*TEXT BLOCK:*
# # # # # # #
When I analogWrite a voltage of anything less than 5 to both LEDs, I get the following:
How Many Times Do You Want the Red LED to Blink?
How Many Times Do You Want the Yellow LED to Blink?
The Red LED is Blinking
- You are on Blink #: 1*
How Many Times Do You Want the Red LED to Blink?
analogWrite works for both LEDs if one of the values is 255. 254 on both gives the same issue. The code also works when a digitalWrite is applied to one of the pins:
digitalWrite applied to both: working.
analogWrite applied to Red LED, digitalWrite applied to Yellow: working.
analogWrite applied to Yellow LED, digitalWrite applied to Red: working.
analogWrite_Problem.ino (2.06 KB)
Please post your code.
In code tags.
When I analogWrite a voltage of anything less than 5 to both LED
When you analogWrite, you only ever write 5V or 0V.
# # # # # # #
*WHAT YOU SHOULD DO:*
Copy the analogWrite thread again, beginning at the words "The Red LED is" and stopping after "write 5V or 0V.", and swap "Yellow" for "Green".

*DATASET CONTENT:*
# # # # # # #
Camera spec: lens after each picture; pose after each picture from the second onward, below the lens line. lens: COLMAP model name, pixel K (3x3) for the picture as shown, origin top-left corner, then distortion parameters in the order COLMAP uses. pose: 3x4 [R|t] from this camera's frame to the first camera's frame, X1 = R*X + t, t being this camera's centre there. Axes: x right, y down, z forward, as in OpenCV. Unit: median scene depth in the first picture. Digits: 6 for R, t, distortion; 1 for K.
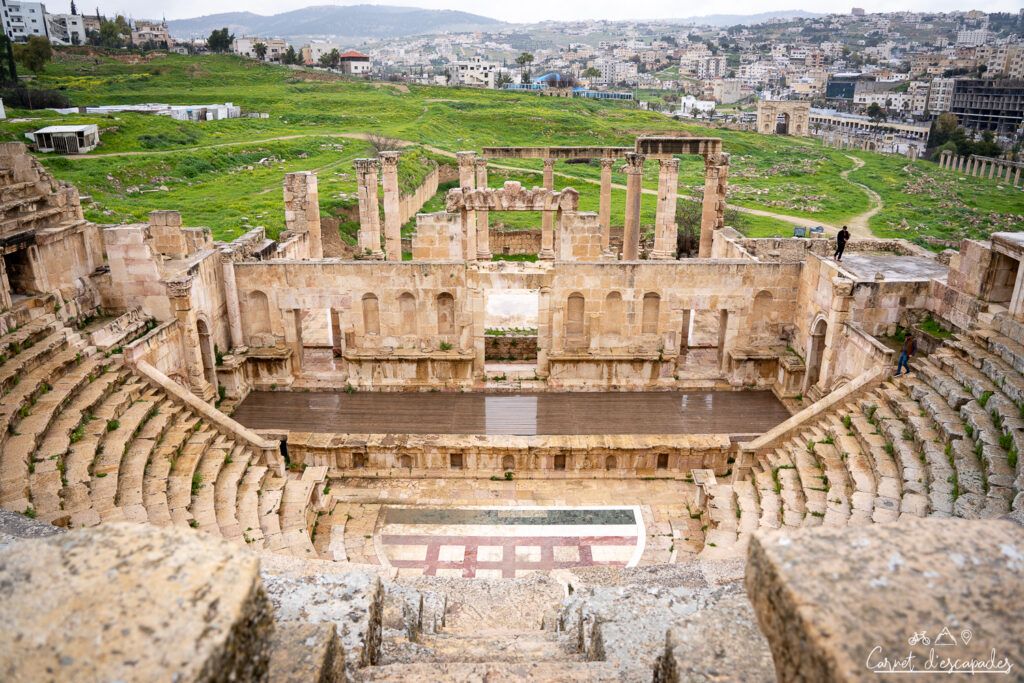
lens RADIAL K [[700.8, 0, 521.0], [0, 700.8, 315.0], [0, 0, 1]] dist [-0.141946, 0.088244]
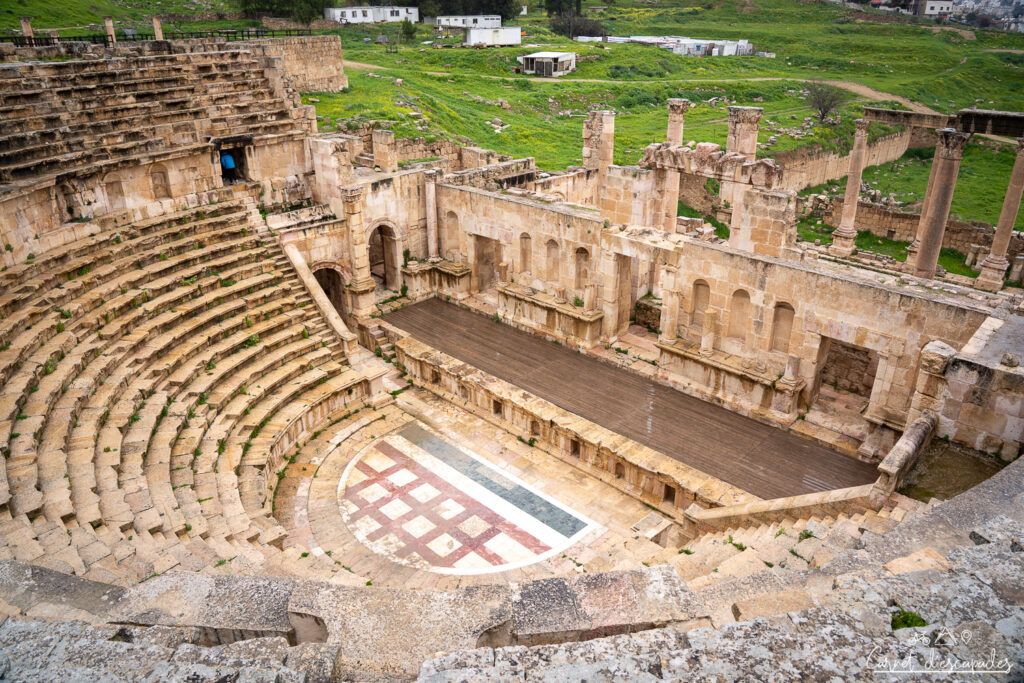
# # # # # # #
*SOLUTION:*
The Red LED is Blinking
- You are on Blink #: 1*
How Many Times Do You Want the Red LED to Blink?
analogWrite works for both LEDs if one of the values is 255. 254 on both gives the same issue. The code also works when a digitalWrite is applied to one of the pins:
digitalWrite applied to both: working.
analogWrite applied to Red LED, digitalWrite applied to Green: working.
analogWrite applied to Green LED, digitalWrite applied to Red: working.
analogWrite_Problem.ino (2.06 KB)
Please post your code.
In code tags.
When I analogWrite a voltage of anything less than 5 to both LED
When you analogWrite, you only ever write 5V or 0V.